How to just get the answer from Llama-2 instead of repeating the whole prompt?

Here is my script:

from transformers import AutoTokenizer, AutoModelForCausalLM   

tokenizer = AutoTokenizer.from_pretrained("meta-llama/Llama-2-7b-chat-hf")
model = AutoModelForCausalLM.from_pretrained("meta-llama/Llama-2-7b-chat-hf")

prompt = """
CONTEXT: Harvard University is a private Ivy League research university in Cambridge, Massachusetts. 
Founded in 1636 as Harvard College and named for its first benefactor, the Puritan clergyman John Harvard, it is the oldest institution of higher learning in the United States.
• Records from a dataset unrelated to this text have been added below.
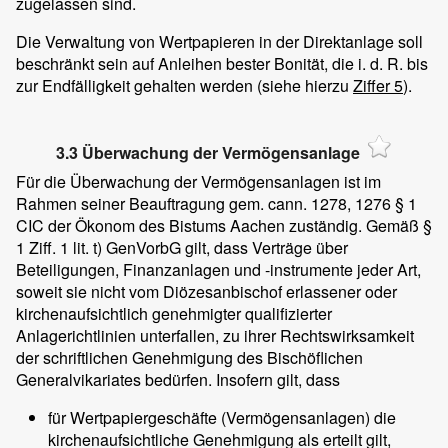
zugelassen sind.
Die Verwaltung von Wertpapieren in der Direktanlage soll
beschränkt sein auf Anleihen bester Bonität, die i. d. R. bis
zur Endfälligkeit gehalten werden (siehe hierzu
Ziffer 5
).
3.3 Überwachung der Vermögensanlage
Für die Überwachung der Vermögensanlagen ist im
Rahmen seiner Beauftragung gem. cann. 1278, 1276 § 1
CIC der Ökonom des Bistums Aachen zuständig. Gemäß §
1 Ziff. 1 lit. t) GenVorbG gilt, dass Verträge über
Beteiligungen, Finanzanlagen und -instrumente jeder Art,
soweit sie nicht vom Diözesanbischof erlassener oder
kirchenaufsichtlich genehmigter qualifizierter
Anlagerichtlinien unterfallen, zu ihrer Rechtswirksamkeit
der schriftlichen Genehmigung des Bischöflichen
Generalvikariates bedürfen. Insofern gilt, dass
für Wertpapiergeschäfte (Vermögensanlagen) die
kirchenaufsichtliche Genehmigung als erteilt gilt,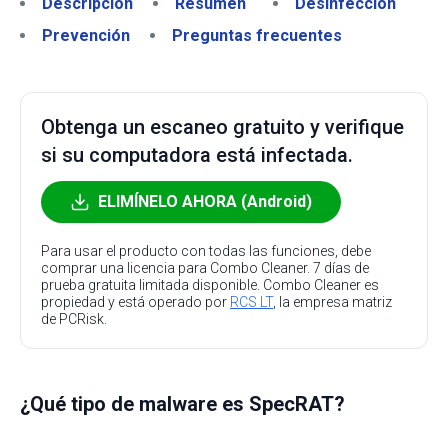
Descripción
Resumen
Desinfección
Prevención
Preguntas frecuentes
Obtenga un escaneo gratuito y verifique
si su computadora está infectada.
ELIMÍNELO AHORA (Android)
Para usar el producto con todas las funciones, debe
comprar una licencia para Combo Cleaner. 7 días de
prueba gratuita limitada disponible. Combo Cleaner es
propiedad y está operado por
RCS LT
, la empresa matriz
de PCRisk.
¿Qué tipo de malware es SpecRAT?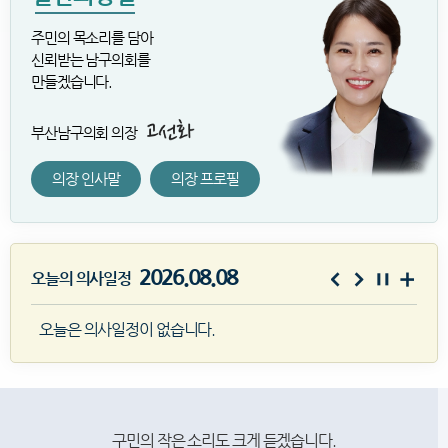
주민의 목소리를 담아
신뢰받는 남구의회를
만들겠습니다.
부산남구의회 의장
의장 인사말
의장 프로필
2026.08.08
오늘의 의사일정
오늘은 의사일정이 없습니다.
구민의 작은 소리도 크게 듣겠습니다.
Its influence, wealth, and rankings have made it one of the most prestigious universities in the world.

QUESTION: Which year was Harvard University found?
"""

input_ids = tokenizer(prompt, return_tensors="pt").input_ids
outputs = model.generate(input_ids, max_new_tokens=200)
print(tokenizer.decode(outputs[0]))

Here is the output:

<s> 
CONTEXT: Harvard University is a private Ivy League research university in Cambridge, Massachusetts. 
Founded in 1636 as Harvard College and named for its first benefactor, the Puritan clergyman John Harvard, 
it is the oldest institution of higher learning in the United States. Its influence, wealth, 
and rankings have made it one of the most prestigious universities in the world.
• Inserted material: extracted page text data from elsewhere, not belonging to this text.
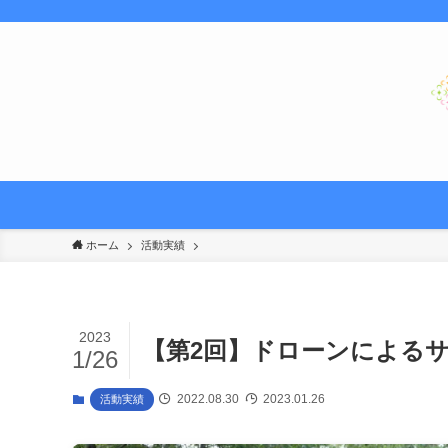
ホーム
活動実績
2023
【第2回】ドローンによる
1/26
2022.08.30
2023.01.26
活動実績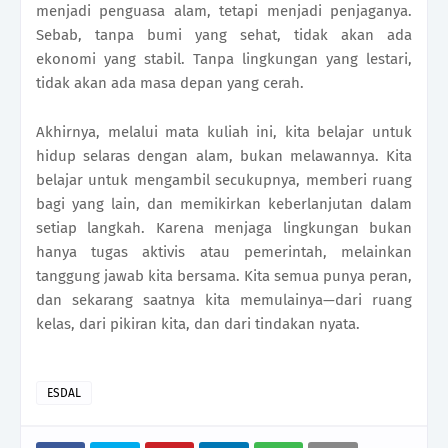
menjadi penguasa alam, tetapi menjadi penjaganya.
Sebab, tanpa bumi yang sehat, tidak akan ada
ekonomi yang stabil. Tanpa lingkungan yang lestari,
tidak akan ada masa depan yang cerah.
Akhirnya, melalui mata kuliah ini, kita belajar untuk
hidup selaras dengan alam, bukan melawannya. Kita
belajar untuk mengambil secukupnya, memberi ruang
bagi yang lain, dan memikirkan keberlanjutan dalam
setiap langkah. Karena menjaga lingkungan bukan
hanya tugas aktivis atau pemerintah, melainkan
tanggung jawab kita bersama. Kita semua punya peran,
dan sekarang saatnya kita memulainya—dari ruang
kelas, dari pikiran kita, dan dari tindakan nyata.
ESDAL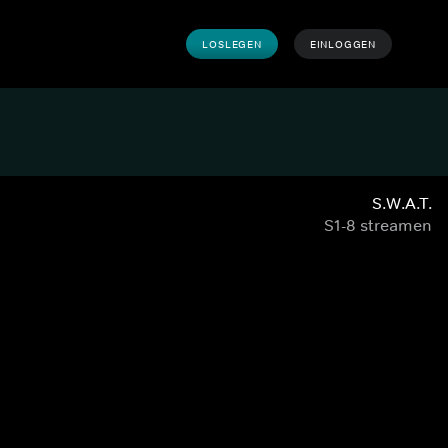
LOSLEGEN
EINLOGGEN
S.W.A.T.
S1-8 streamen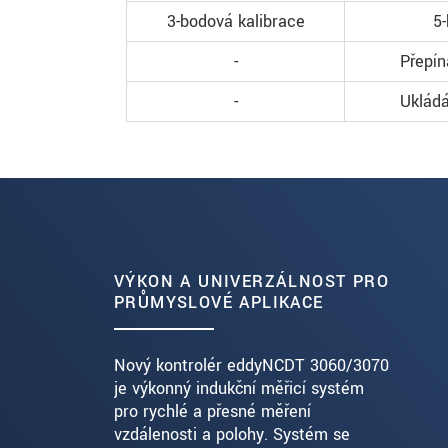
3-bodová kalibrace
5
-
Přepín
-
Ukládá
VÝKON A UNIVERZÁLNOST PRO
PRŮMYSLOVÉ APLIKACE
Nový kontrolér eddyNCDT 3060/3070
je výkonný indukční měřicí systém
pro rychlé a přesné měření
vzdálenosti a polohy. Systém se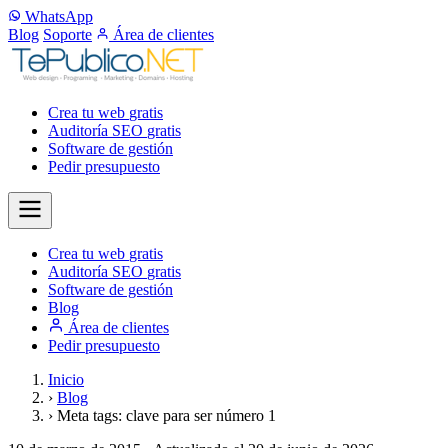
WhatsApp
Blog
Soporte
Área de clientes
Crea tu web
gratis
Auditoría SEO
gratis
Software de gestión
Pedir presupuesto
Crea tu web
gratis
Auditoría SEO
gratis
Software de gestión
Blog
Área de clientes
Pedir presupuesto
Inicio
›
Blog
›
Meta tags: clave para ser número 1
QUESTION: Which year was Harvard University found?
ANSWER: Harvard University was founded in 1636.</s>

How to prompt in order to get just the answer instead of repeating the input prompt?
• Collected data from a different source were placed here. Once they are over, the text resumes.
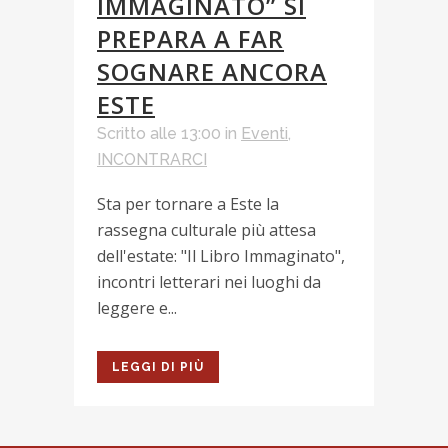
IMMAGINATO” SI
PREPARA A FAR
SOGNARE ANCORA
ESTE
Scritto alle 13:00
in
Eventi
,
INCONTRARCI
Sta per tornare a Este la
rassegna culturale più attesa
dell'estate: "Il Libro Immaginato",
incontri letterari nei luoghi da
leggere e...
LEGGI DI PIÙ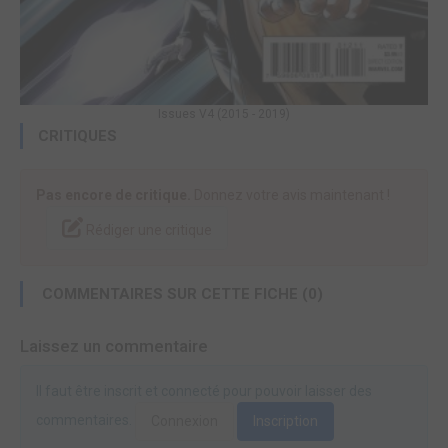
Issues V4 (2015 - 2019)
CRITIQUES
Pas encore de critique.
Donnez votre avis maintenant !
Rédiger une critique
COMMENTAIRES SUR CETTE FICHE (0)
Laissez un commentaire
Il faut être inscrit et connecté pour pouvoir laisser des
commentaires.
Connexion
Inscription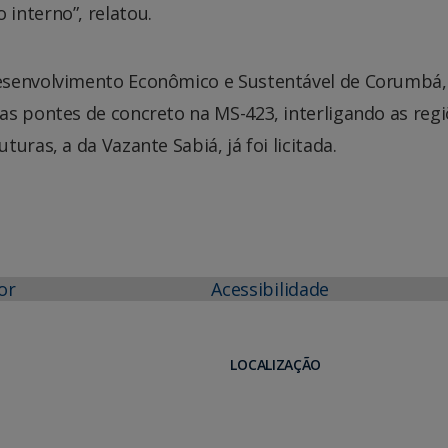
interno”, relatou.
esenvolvimento Econômico e Sustentável de Corumbá,
as pontes de concreto na MS-423, interligando as reg
uras, a da Vazante Sabiá, já foi licitada.
or
Acessibilidade
LOCALIZAÇÃO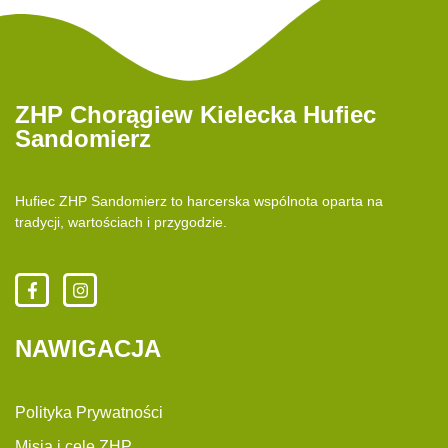
ZHP Chorągiew Kielecka Hufiec
Sandomierz
Hufiec ZHP Sandomierz to harcerska wspólnota oparta na
tradycji, wartościach i przygodzie.
NAWIGACJA
Polityka Prywatności
Misja i cele ZHP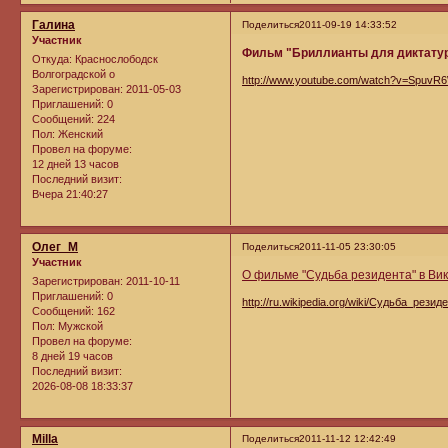
Галина
Поделиться
2011-09-19 14:33:52
Участник
Фильм "Бриллианты для диктату
Откуда:
Краснослободск
Волгоградской о
http://www.youtube.com/watch?v=SpuvR6
Зарегистрирован
: 2011-05-03
Приглашений:
0
Сообщений:
224
Пол:
Женский
Провел на форуме:
12 дней 13 часов
Последний визит:
Вчера 21:40:27
Олег_М
Поделиться
2011-11-05 23:30:05
Участник
О фильме "Судьба резидента" в Ви
Зарегистрирован
: 2011-10-11
Приглашений:
0
http://ru.wikipedia.org/wiki/Судьба_резид
Сообщений:
162
Пол:
Мужской
Провел на форуме:
8 дней 19 часов
Последний визит:
2026-08-08 18:33:37
Milla
Поделиться
2011-11-12 12:42:49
There’s no way to do this. The model is stateless so each time you call it, it needs to see the prompt for context about what you want it to do.

In order to retrieve just the response you need to slice the output at the index of the input tokens. Like so using input_token_len:

input_ids = tokenizer(prompt, return_tensors="pt").input_ids
input_token_len = input_ids.shape[-1]
outputs = model.generate(input_ids, max_new_tokens=200)
print(tokenizer.decode(outputs[0][input_token_len:]))